New 3000 Rice Genomes AWS Public Dataset – Easy Access on DNAnexus Platform

shutterstock_110850977In June we announced that DNAnexus was powering the 3000 Rice Genomes Project (3K RGP).  You can read the press release here and blog here.   The project, a partnership between the Chinese Academy of Agricultural Sciences (CAAS), the International Rice Research Institute (IRRI), and BGI in China along with their numerous collaborators globally, are attempting to help feed the world’s growing population.  Rice is a diet staple for half of the world’s human population.  It is estimated that the production of rice must increase by at least 25% by 2030 in order to keep up with global population growth and demand.

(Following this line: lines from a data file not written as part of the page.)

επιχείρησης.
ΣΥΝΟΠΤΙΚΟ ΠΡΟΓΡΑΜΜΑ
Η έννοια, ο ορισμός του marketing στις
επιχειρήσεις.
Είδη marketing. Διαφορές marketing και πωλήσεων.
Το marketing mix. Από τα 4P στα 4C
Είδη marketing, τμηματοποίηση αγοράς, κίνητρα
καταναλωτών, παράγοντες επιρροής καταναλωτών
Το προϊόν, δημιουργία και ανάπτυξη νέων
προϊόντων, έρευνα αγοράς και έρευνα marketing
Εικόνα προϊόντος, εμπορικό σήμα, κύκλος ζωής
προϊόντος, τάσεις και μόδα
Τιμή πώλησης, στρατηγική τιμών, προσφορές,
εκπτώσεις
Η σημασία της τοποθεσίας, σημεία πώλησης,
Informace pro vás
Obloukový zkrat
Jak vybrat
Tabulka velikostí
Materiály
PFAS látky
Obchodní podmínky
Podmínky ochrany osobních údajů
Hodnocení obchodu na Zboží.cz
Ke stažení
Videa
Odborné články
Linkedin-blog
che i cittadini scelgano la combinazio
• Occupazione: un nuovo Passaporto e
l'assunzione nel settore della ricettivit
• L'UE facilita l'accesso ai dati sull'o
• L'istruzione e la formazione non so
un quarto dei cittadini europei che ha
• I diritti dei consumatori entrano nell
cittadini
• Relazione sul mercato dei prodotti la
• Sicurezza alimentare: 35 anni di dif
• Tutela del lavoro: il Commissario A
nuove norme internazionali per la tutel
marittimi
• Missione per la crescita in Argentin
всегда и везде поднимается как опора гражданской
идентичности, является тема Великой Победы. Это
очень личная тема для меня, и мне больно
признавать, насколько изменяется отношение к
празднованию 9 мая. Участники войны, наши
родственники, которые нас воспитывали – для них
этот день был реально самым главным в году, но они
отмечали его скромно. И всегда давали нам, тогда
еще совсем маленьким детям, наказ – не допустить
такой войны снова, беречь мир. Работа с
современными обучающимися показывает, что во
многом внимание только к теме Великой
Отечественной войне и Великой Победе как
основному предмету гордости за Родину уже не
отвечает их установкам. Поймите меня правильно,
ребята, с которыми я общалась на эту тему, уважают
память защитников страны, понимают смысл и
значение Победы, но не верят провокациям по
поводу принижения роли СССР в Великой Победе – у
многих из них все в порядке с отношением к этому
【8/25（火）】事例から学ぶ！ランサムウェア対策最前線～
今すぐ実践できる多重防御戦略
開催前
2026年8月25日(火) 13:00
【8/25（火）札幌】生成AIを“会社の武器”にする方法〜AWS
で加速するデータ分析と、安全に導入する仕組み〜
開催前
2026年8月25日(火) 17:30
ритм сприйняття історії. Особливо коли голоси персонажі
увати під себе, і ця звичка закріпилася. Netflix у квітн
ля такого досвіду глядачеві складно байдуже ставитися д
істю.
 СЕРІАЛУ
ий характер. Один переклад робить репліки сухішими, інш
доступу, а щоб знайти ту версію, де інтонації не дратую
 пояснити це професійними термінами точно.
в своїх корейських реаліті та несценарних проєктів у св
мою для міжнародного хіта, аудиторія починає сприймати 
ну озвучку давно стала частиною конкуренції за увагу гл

3K RGP partnered with DNAnexus to develop the bioinformatics pipeline to analyze the sequence data of 3,000 different rice varieties against five published draft genomes. Performing the analysis on the DNAnexus Platform allowed them to leverage the scalable computing capability at AWS to process more than 100 TB of source genomic data across 37,000 concurrent compute cores in just two days — more than 200 times faster than would have been possible on local computing infrastructure. Located across the globe in 10 countries, the 3K RGP investigators were able to access results and collaborate in real time. The result has been the identification of hundreds of new genetic markers, each a potential pathway to improving outcomes for rice production.

Today we are happy to share with you that AWS has made available the genomic analysis data of 3,000 rice varieties as an AWS Public Dataset. The data contains over 30 million genetic variations spanning across all known and predicted rice genes. By making this dataset public, AWS hopes to accelerate research efforts and breeding programs. Knowing the genetic makeup of a rice variety will allow researchers to identify critical genetic markers related to specific phenotypic traits. With this information breeders will be able to make more intelligent choices in variety selection for cross breeding, resulting in more rapid development of rice varieties of higher nutritional content, or improved climate stress tolerance and disease resistance.

DNAnexus has made it easy to access Amazon public resources on the platform. Documentation for accessing the AWS 3K RGP public dataset can be found in the DNAnexus wiki. In addition, the 3K RGP analytical tools and pipelines used to produce the results are available on the DNAnexus Platform listed as a featured project: ‘3000 Rice Genomes’.